The number of volunteers in the area who took part in the Canadian Cancer Society's Daffodil Month doubled since last year.
Fundraising assistant Carly Furniss says almost 400 volunteers in Grey-Bruce, and the Collingwood area offered their time during the month of April to sell daffodil pins.
That's compared to the roughly 200 volunteers from last year.
In total, they raised over $62,000.
Over $26,000 were generated by pin sales in high foot traffic areas, while almost $40,000 came from door-to-door campaining in Kincardine and Town of the Blue Mountains communities.
Furniss says communities like Saugeen Shores and Kincardine -- who weren't able to participate in 2015 -- had great impact this year around.
The number of volunteers in Meaford, Owen Sound, Hanover, and Flesherton also increased.
Furniss says more people are giving back to the Cancer Society because more people are experiencing an emotional tie to the cause after the loss of a loved one.
She adds it's not a big commitment, and it's something people know helps all aspects of the Society.
Daffodil month is the backbone of the Canadian Cancer Society's fundraising initiatives.

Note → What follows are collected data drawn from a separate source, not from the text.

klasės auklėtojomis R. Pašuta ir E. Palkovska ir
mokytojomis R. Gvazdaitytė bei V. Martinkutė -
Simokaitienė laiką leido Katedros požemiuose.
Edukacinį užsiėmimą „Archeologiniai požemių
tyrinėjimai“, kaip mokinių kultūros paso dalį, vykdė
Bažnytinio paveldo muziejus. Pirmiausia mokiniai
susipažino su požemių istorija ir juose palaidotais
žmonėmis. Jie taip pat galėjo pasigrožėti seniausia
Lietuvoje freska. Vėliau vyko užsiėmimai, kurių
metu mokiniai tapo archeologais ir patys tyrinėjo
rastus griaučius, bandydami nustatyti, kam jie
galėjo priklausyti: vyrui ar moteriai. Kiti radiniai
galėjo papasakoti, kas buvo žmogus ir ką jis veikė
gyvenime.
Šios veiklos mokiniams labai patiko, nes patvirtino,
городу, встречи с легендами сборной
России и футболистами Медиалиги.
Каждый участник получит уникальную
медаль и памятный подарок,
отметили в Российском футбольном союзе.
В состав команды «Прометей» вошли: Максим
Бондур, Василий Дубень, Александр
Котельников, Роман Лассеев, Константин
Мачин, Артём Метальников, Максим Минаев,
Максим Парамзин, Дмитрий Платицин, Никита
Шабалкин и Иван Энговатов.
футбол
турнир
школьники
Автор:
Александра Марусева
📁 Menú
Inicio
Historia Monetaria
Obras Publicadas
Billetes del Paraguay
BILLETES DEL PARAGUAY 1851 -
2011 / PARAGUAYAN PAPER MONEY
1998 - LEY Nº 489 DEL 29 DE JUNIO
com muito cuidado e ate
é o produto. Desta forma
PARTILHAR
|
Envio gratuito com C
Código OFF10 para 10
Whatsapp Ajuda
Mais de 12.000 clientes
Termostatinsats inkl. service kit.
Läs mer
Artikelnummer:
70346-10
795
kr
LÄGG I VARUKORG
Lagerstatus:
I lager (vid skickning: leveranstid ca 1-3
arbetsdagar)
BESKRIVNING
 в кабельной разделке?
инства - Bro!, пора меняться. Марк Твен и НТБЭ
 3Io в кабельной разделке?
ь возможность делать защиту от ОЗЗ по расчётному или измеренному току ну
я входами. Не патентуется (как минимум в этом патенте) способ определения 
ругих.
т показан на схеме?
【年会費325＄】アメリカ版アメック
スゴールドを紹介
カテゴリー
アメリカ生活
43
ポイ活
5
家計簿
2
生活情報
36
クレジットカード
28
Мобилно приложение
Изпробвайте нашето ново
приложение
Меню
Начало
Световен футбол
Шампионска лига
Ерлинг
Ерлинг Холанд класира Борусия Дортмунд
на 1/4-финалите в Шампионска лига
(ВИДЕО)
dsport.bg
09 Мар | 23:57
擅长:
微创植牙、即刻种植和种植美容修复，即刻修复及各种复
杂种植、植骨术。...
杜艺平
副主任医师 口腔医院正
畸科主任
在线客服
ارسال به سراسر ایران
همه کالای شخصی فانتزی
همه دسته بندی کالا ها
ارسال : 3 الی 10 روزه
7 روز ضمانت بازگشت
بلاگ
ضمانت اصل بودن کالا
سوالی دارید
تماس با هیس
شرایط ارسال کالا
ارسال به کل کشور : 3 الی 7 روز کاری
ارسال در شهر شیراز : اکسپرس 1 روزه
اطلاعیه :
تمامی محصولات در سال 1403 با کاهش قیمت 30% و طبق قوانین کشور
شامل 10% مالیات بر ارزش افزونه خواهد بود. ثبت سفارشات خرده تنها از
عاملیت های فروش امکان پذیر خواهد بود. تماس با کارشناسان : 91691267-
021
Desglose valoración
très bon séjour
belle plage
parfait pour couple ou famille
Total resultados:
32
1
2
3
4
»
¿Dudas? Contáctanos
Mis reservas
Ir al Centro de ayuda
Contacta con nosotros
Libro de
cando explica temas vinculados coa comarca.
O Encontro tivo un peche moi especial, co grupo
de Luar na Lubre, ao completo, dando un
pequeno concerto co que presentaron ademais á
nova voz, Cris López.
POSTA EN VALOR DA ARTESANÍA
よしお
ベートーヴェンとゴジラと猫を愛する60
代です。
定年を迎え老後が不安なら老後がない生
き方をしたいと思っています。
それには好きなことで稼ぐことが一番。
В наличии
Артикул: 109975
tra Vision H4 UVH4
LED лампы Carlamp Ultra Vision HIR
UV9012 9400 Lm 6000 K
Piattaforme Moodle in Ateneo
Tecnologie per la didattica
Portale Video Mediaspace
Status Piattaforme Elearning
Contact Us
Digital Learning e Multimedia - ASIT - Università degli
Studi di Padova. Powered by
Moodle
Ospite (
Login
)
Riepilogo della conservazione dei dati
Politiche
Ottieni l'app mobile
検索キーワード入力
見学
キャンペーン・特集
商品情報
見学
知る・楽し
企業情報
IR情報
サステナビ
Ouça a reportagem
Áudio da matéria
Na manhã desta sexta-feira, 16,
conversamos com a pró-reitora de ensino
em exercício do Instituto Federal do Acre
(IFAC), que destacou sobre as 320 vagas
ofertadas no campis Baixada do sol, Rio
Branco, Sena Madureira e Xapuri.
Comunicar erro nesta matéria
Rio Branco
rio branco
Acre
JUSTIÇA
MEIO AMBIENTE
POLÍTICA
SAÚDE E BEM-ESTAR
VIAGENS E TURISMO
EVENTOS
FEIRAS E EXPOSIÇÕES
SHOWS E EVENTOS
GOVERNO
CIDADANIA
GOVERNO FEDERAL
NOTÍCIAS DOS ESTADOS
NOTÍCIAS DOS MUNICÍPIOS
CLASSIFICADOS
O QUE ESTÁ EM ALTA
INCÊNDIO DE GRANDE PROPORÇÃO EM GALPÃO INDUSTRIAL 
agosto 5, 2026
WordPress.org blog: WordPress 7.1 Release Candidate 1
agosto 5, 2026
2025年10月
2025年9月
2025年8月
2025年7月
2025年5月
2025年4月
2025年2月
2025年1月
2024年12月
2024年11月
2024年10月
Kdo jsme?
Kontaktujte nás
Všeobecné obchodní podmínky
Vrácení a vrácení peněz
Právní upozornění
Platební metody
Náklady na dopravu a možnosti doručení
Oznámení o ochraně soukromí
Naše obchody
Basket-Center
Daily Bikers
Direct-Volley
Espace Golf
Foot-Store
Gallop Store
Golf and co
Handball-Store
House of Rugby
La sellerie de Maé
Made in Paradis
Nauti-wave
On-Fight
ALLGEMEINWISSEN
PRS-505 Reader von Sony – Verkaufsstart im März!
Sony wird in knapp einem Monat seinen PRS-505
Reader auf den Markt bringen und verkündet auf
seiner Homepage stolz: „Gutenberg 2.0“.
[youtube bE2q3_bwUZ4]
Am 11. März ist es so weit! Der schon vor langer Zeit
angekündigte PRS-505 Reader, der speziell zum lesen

The funds raised go towards all of their initiatives, including a program that arranges volunteers to drive patients to and from their treatments.
Furniss says the program is crucial because it's a long drive to treatment centres located in Owen Sound, Barrie, Toronto, and London.
Daffodil related events began back in the 1950s, when Cancer Society volunteers hosted afternoon teas decorated with the yellow flower.
These "Daffodil Teas" grew in popularity, and the first Daffodil Day -- where volunteers sold the flower in the streets -- took place in 1957.
In 2011, the daffodil pin was introduced in Ontario.